[Start of section]

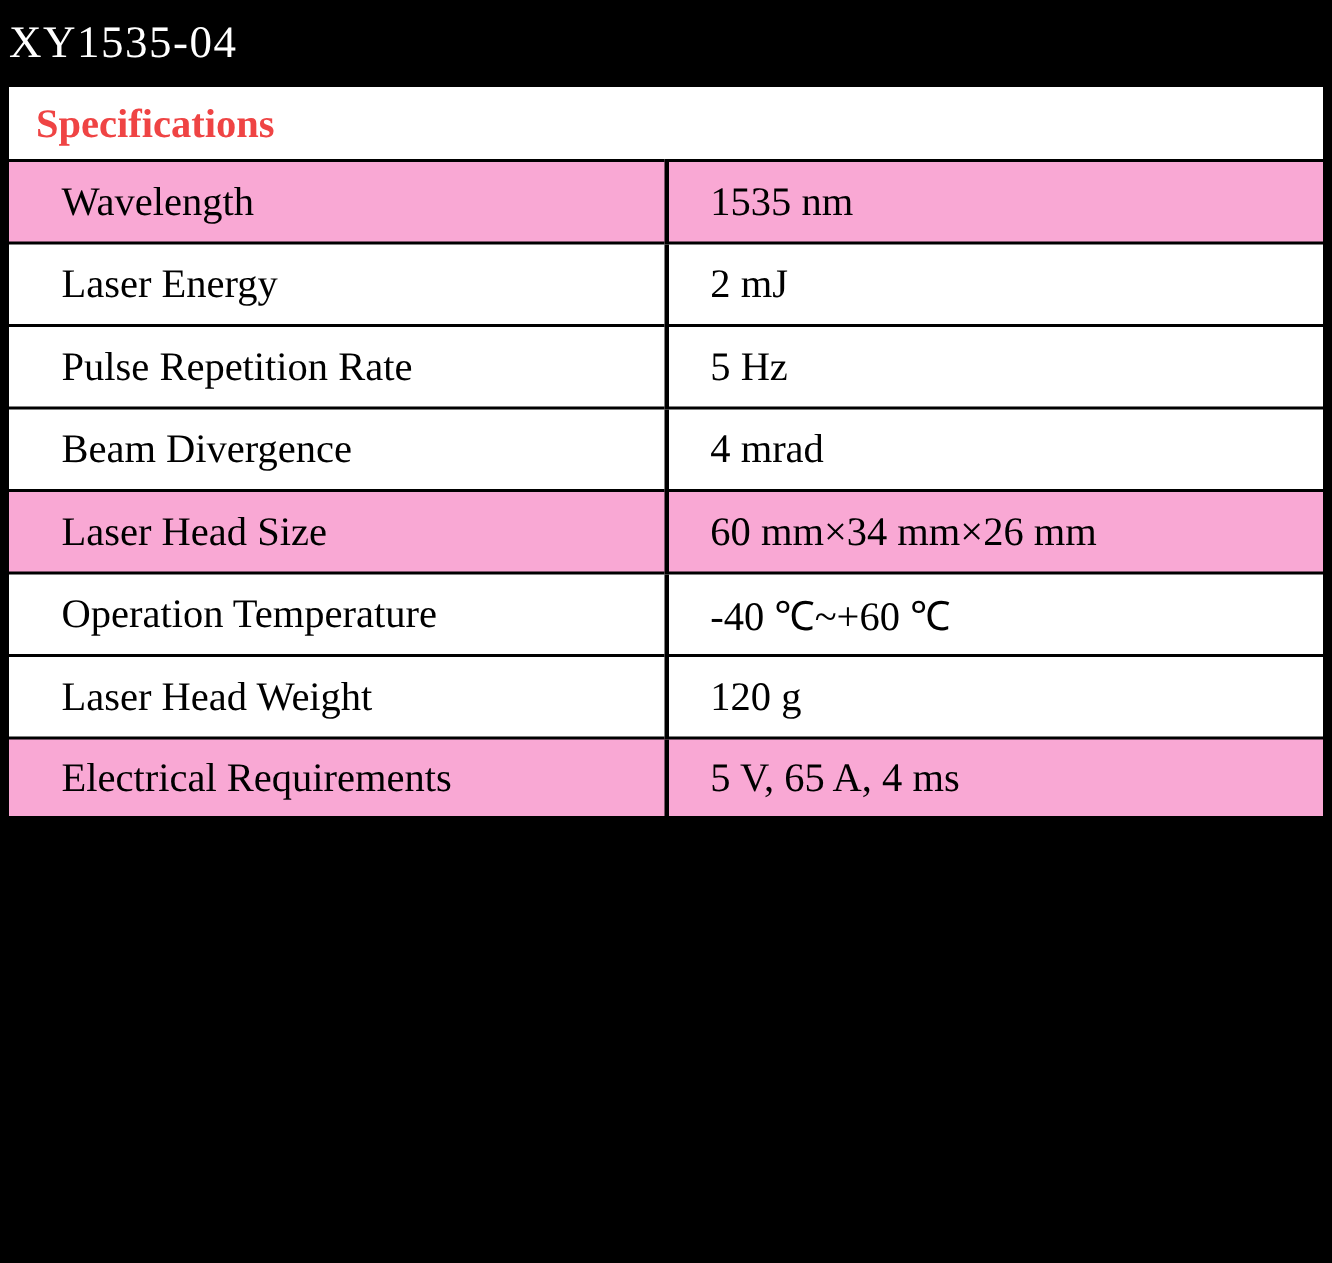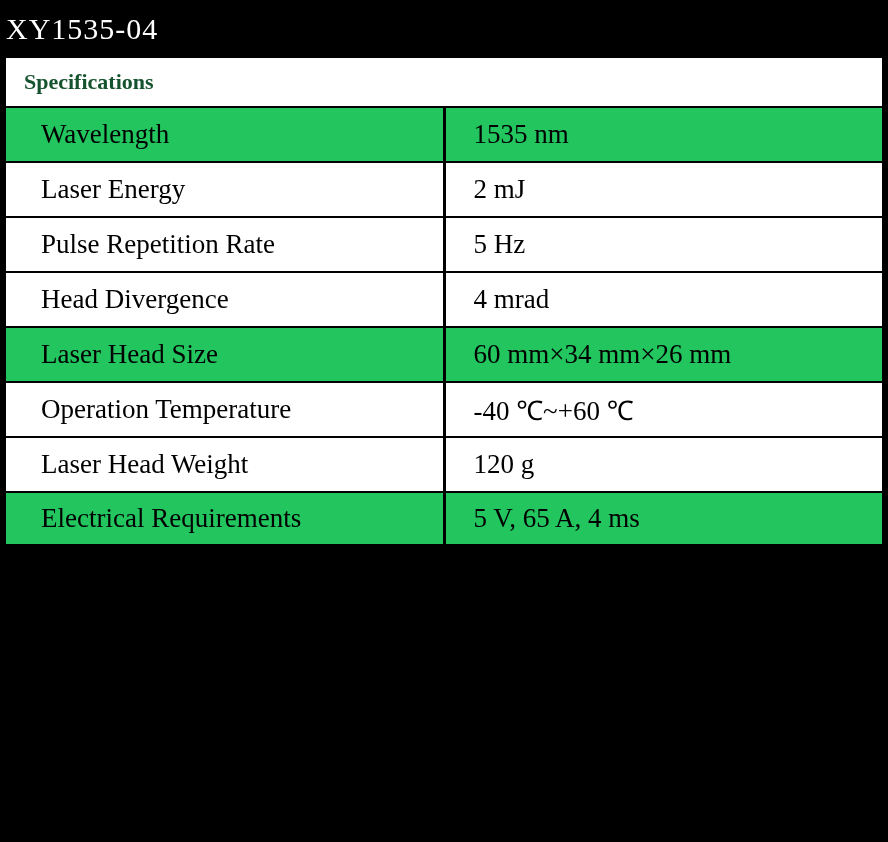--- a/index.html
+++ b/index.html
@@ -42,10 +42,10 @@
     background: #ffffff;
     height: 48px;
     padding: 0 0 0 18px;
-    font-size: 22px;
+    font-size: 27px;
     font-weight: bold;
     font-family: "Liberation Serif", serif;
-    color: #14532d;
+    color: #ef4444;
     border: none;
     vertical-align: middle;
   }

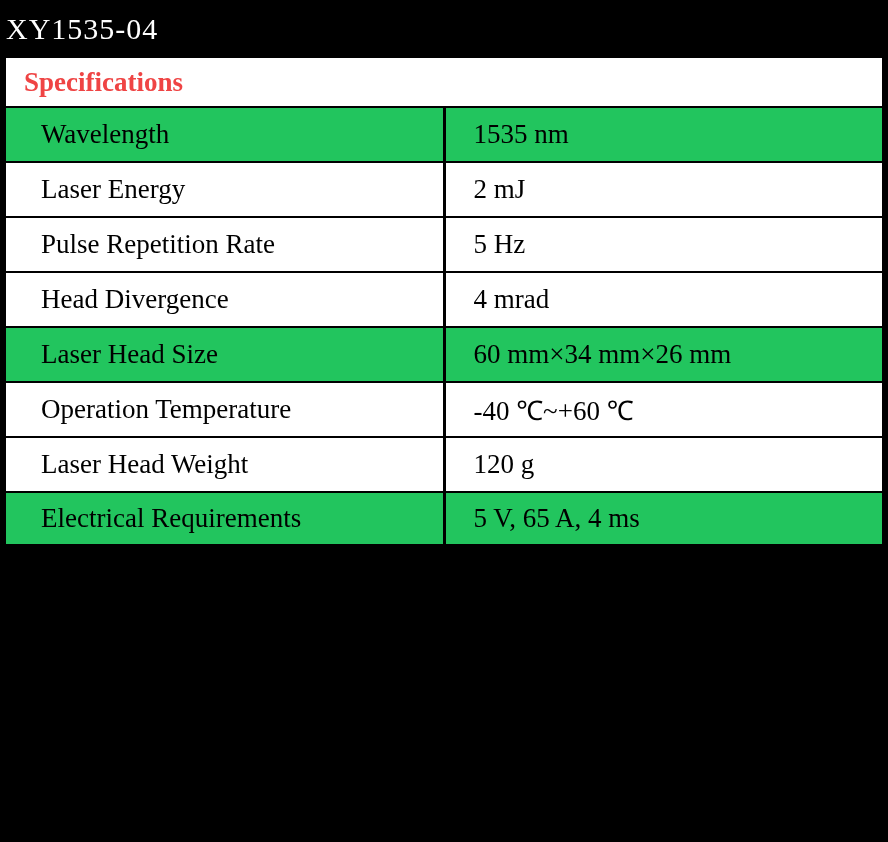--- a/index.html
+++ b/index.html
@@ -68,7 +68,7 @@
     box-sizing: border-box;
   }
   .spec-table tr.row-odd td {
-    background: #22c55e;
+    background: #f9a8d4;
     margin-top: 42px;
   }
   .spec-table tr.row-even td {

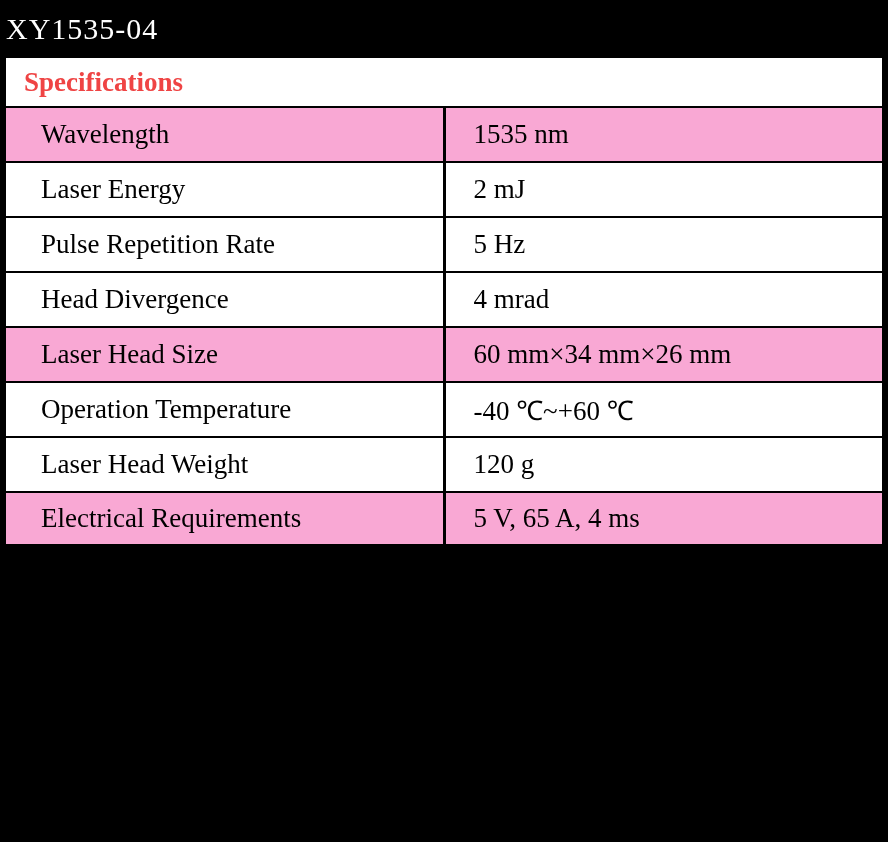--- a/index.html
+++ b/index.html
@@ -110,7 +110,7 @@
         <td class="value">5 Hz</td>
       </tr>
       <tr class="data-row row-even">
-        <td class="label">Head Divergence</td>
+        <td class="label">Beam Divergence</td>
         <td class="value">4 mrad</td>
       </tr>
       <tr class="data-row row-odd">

[End of section]

What is required
Search the records for the string "data" and, wherever a line contains it, please copy that line.

Response below
       <tr class="data-row row-even">
       <tr class="data-row row-odd">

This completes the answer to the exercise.